§ **INFORMATION**:
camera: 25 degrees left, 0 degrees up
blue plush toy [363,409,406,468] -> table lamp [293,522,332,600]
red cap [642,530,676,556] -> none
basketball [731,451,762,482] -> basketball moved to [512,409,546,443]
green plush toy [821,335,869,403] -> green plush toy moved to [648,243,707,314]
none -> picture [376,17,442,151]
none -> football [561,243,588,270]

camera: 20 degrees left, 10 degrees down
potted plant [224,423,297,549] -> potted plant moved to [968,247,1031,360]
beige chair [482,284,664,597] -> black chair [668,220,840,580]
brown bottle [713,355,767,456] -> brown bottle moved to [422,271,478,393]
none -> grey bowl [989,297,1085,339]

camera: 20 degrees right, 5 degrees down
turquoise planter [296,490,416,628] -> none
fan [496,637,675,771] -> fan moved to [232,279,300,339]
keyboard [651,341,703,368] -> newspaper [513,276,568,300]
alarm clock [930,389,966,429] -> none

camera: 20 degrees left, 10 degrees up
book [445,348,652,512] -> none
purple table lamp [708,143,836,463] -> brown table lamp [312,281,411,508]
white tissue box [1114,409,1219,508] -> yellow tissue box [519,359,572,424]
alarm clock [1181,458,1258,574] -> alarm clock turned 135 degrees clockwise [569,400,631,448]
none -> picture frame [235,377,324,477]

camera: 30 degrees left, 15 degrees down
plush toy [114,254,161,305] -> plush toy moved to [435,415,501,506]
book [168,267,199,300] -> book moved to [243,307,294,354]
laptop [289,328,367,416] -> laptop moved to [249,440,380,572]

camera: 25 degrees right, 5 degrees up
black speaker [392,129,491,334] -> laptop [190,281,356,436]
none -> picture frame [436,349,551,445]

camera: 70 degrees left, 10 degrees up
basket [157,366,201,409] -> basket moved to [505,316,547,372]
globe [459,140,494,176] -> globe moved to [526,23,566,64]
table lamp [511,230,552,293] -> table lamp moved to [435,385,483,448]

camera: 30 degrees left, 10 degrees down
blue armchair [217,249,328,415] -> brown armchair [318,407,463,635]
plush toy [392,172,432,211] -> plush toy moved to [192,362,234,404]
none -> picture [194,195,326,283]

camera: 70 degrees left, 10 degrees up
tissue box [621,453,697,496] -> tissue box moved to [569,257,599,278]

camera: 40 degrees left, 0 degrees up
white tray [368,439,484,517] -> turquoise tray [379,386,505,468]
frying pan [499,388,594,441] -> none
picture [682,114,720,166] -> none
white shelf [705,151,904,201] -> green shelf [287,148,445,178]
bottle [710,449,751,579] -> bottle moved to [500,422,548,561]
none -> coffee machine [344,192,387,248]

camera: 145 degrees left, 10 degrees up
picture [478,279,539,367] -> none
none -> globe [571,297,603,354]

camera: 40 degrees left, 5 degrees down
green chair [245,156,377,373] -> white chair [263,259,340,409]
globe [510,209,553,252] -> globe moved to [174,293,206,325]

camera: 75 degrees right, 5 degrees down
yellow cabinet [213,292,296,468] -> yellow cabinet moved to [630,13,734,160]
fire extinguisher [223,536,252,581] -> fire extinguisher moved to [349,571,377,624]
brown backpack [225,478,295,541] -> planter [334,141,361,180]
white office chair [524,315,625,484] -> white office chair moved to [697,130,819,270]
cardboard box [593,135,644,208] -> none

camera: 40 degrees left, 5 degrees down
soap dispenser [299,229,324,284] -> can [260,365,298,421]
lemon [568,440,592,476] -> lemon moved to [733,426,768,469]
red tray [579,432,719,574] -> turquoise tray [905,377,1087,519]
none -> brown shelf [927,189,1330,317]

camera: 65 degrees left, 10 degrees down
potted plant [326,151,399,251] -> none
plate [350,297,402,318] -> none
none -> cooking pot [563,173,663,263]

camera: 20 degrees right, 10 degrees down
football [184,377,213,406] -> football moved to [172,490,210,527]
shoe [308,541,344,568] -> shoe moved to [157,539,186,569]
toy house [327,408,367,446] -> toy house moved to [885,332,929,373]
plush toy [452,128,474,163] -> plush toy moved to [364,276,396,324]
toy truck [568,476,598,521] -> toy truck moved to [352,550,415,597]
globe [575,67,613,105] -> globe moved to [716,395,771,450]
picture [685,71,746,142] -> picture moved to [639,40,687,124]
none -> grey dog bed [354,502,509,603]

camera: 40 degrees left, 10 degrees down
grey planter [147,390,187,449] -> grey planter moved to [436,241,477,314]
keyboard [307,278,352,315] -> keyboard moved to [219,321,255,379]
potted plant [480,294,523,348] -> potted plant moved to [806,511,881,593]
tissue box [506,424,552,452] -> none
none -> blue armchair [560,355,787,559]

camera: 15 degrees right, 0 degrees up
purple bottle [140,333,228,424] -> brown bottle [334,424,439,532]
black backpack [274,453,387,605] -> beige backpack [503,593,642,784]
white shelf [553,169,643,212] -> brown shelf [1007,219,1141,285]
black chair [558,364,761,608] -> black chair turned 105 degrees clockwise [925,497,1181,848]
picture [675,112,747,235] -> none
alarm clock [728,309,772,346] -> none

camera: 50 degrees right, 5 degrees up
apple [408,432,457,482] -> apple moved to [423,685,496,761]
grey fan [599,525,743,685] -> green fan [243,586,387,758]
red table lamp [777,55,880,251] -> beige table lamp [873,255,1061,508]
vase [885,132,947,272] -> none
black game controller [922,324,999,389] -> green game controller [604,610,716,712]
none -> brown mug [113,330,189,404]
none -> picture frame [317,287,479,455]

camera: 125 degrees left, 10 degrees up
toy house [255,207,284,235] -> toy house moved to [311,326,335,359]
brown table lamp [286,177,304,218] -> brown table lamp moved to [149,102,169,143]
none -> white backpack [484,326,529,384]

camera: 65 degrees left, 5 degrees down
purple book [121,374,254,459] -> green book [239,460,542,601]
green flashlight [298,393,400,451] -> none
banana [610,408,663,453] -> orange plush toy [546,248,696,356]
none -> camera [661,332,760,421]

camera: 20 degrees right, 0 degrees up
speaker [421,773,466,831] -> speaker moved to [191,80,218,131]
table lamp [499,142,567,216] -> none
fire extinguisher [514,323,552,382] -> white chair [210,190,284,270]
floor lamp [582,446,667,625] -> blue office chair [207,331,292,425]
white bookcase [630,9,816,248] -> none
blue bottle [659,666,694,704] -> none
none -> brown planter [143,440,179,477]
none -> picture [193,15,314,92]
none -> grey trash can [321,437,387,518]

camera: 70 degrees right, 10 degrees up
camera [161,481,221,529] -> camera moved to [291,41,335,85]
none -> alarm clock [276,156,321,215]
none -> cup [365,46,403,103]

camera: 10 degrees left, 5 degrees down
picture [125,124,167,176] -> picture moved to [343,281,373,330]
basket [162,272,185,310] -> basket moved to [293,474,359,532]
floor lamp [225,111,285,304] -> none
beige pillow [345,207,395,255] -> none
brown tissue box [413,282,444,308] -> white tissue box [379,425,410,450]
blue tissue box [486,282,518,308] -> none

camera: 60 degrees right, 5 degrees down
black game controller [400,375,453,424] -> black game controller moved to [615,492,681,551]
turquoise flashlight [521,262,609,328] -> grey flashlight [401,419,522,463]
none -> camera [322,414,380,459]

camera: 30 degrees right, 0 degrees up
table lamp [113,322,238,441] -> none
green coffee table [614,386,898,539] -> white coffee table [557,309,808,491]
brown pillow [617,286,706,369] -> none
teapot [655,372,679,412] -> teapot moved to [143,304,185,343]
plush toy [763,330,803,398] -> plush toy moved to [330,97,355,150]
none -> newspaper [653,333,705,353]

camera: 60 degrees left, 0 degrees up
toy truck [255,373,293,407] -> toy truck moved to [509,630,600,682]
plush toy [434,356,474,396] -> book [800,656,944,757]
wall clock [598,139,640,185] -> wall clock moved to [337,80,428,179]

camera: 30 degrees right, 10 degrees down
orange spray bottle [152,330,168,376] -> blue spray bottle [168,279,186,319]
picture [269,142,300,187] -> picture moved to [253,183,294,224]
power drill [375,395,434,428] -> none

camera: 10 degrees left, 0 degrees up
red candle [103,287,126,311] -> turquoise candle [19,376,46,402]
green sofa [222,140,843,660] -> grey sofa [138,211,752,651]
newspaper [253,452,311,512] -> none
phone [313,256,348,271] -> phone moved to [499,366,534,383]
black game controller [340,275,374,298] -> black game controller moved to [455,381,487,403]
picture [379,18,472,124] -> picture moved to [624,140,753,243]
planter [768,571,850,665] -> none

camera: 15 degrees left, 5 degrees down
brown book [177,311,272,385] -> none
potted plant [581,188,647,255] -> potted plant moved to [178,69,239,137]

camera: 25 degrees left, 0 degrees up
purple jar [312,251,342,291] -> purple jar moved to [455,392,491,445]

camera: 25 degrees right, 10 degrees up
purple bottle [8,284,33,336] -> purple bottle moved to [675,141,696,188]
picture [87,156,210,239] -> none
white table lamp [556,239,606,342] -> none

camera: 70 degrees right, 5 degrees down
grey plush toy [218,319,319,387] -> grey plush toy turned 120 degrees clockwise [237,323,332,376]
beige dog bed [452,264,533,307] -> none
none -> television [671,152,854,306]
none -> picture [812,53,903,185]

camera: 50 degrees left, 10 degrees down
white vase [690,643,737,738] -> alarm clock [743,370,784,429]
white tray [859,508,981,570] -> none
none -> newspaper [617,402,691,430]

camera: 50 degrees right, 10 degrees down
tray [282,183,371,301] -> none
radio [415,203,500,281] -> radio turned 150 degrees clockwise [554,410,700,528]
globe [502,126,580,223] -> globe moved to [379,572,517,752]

§ **PROBLEM DESCRIPTION**:
Taking the records above, retype every line from the one with "camera: 20 degrees left, 10 degrees up" down to the one with "blue armchair [217,249,328,415]", exactly and with nothing else.

§ **WRITTEN ANSWER**:
camera: 20 degrees left, 10 degrees up
book [445,348,652,512] -> none
purple table lamp [708,143,836,463] -> brown table lamp [312,281,411,508]
white tissue box [1114,409,1219,508] -> yellow tissue box [519,359,572,424]
alarm clock [1181,458,1258,574] -> alarm clock turned 135 degrees clockwise [569,400,631,448]
none -> picture frame [235,377,324,477]

camera: 30 degrees left, 15 degrees down
plush toy [114,254,161,305] -> plush toy moved to [435,415,501,506]
book [168,267,199,300] -> book moved to [243,307,294,354]
laptop [289,328,367,416] -> laptop moved to [249,440,380,572]

camera: 25 degrees right, 5 degrees up
black speaker [392,129,491,334] -> laptop [190,281,356,436]
none -> picture frame [436,349,551,445]

camera: 70 degrees left, 10 degrees up
basket [157,366,201,409] -> basket moved to [505,316,547,372]
globe [459,140,494,176] -> globe moved to [526,23,566,64]
table lamp [511,230,552,293] -> table lamp moved to [435,385,483,448]

camera: 30 degrees left, 10 degrees down
blue armchair [217,249,328,415] -> brown armchair [318,407,463,635]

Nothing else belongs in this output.